Handling Flash Crowds From Your Garage
slashdotmsiriv writes "This paper from Microsoft Research describes the issues and tradeoffs a typical garage innovator encounters when building low-cost, scalable Internet services. The paper is a more formal analysis of the problems encountered and solutions employed a few months back when Animoto, with its new Facebook app, had to scale by a factor of 10 in 3 days. In addition, the article offers an overview of the current state of utility computing (S3, EC2, etc.) and of the most common strategies for building scalable Internet services."
Here I was picturing a bunch of people showing up in your garage for seemingly no reason. Still interesting to see how they handled the massive increase!
Since I can't see any pix in the area near the bottom called "Figure: DNS servers fail over very quickly when an upstream server fails" - does that mean that the flash crowd called "SLASHDOT" has taken down this part of the article called "Handling Flash Crowds..." ?
I mean sheesh! They even mention slashdot!
I have no problem with your religion until you decide it's reason to deprive others of the truth.
Hmm, you're right.
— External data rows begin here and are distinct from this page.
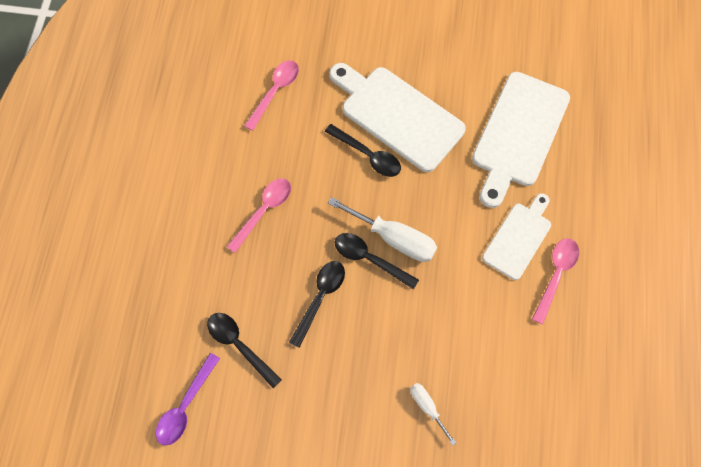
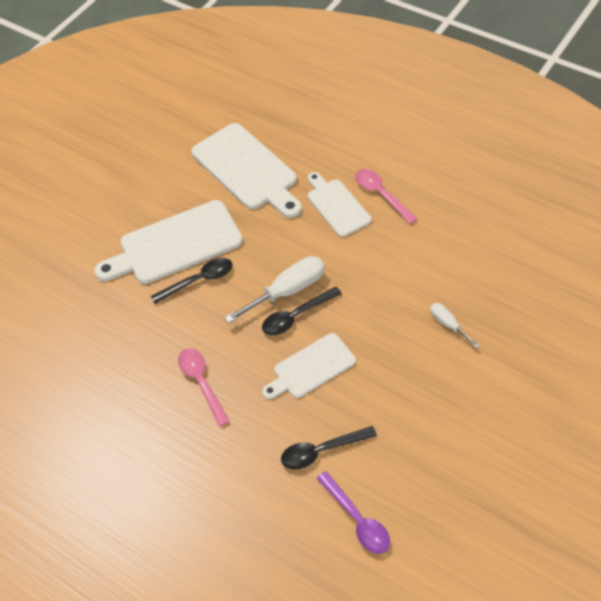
camera: 60 degrees left, 15 degrees down
pink spoon [244,60,299,131] -> none
black spoon [289,261,345,348] -> white cutting board [262,333,356,399]
white screwdriver [410,383,456,446] -> white screwdriver turned 60 degrees clockwise [430,303,479,348]

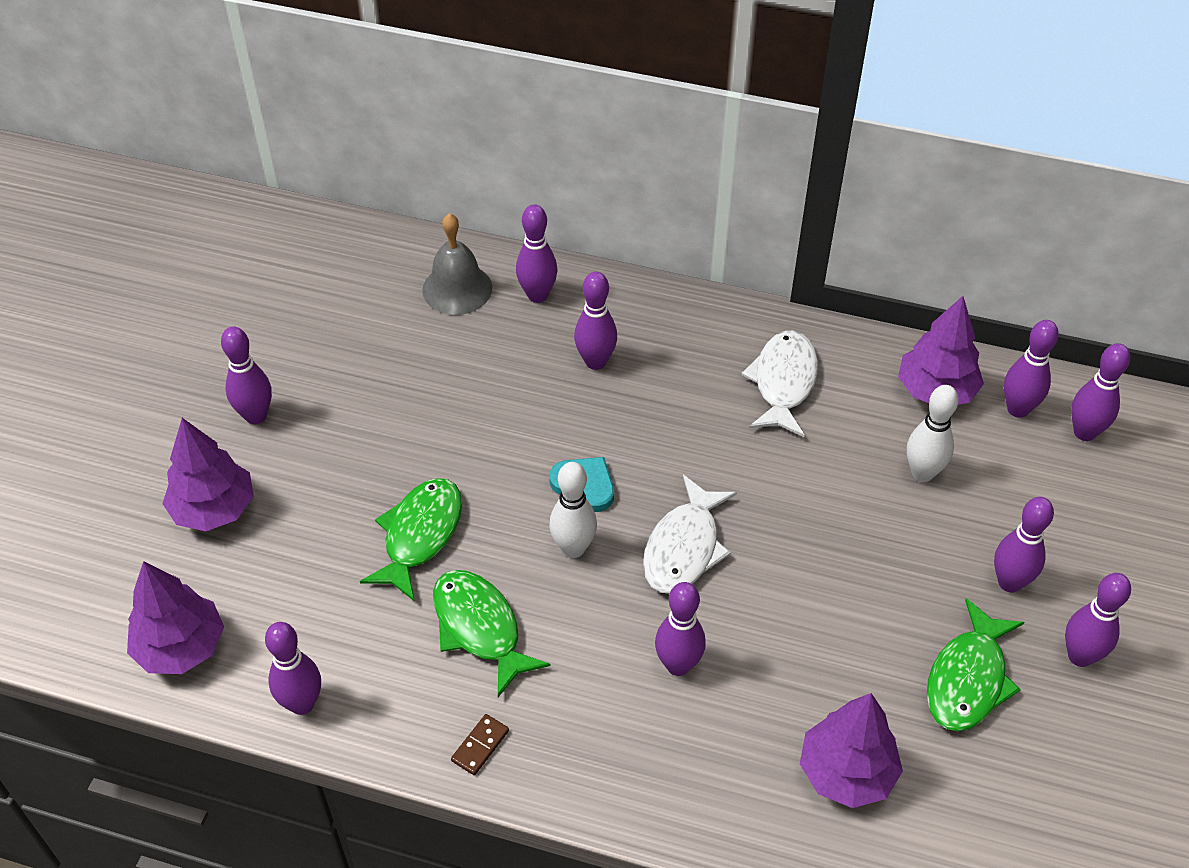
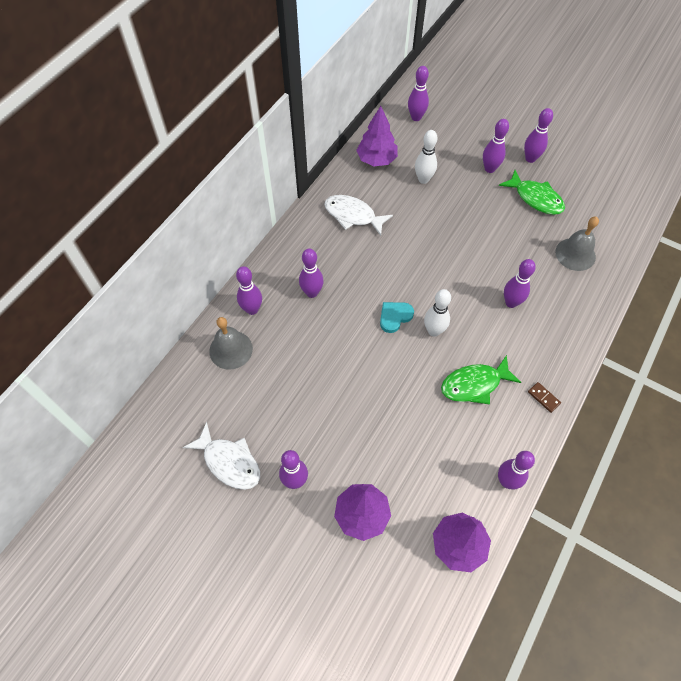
camera: 75 degrees left, 10 degrees up
green fish [360,478,462,602] -> none
white fish [643,475,737,594] -> white fish moved to [183,422,260,490]
purple tree [800,693,903,808] -> grey bell [555,217,599,271]
purple bowling pin [1004,320,1059,418] -> none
Better revamp the method:
1) Be myspace or facebook
2) ride on the coattails of self-absorbed attention whores
3) ???
4) Profit!
5) throw doggie bones to javascript noobs so that sites' users could be spammed with even more movie quizzes.(You too can be a myspace developer! Valid e-mail address and fake phone number required)
A paper on how to avoid slashdotting, posted on slashdot. /me clicks obsessively on links
Pet peeve: Profane people propagating perfunctory pedantry.
Could someone provide a translation of the summary for those of us who speak English rather than promotional BS? .. on second thoughts, never mind.
It's a small subset of the Facebook usership that forwards almost everything they receive to everyone they know. Pandering to that particular crowd is a Facebook developer's foremost goal, because they are the ones who will drive exponential growth, if it's going to happen at all.
So basically Facebook selects for applications that are attractive to the kind of people who forward spam.
Thanks for the warning.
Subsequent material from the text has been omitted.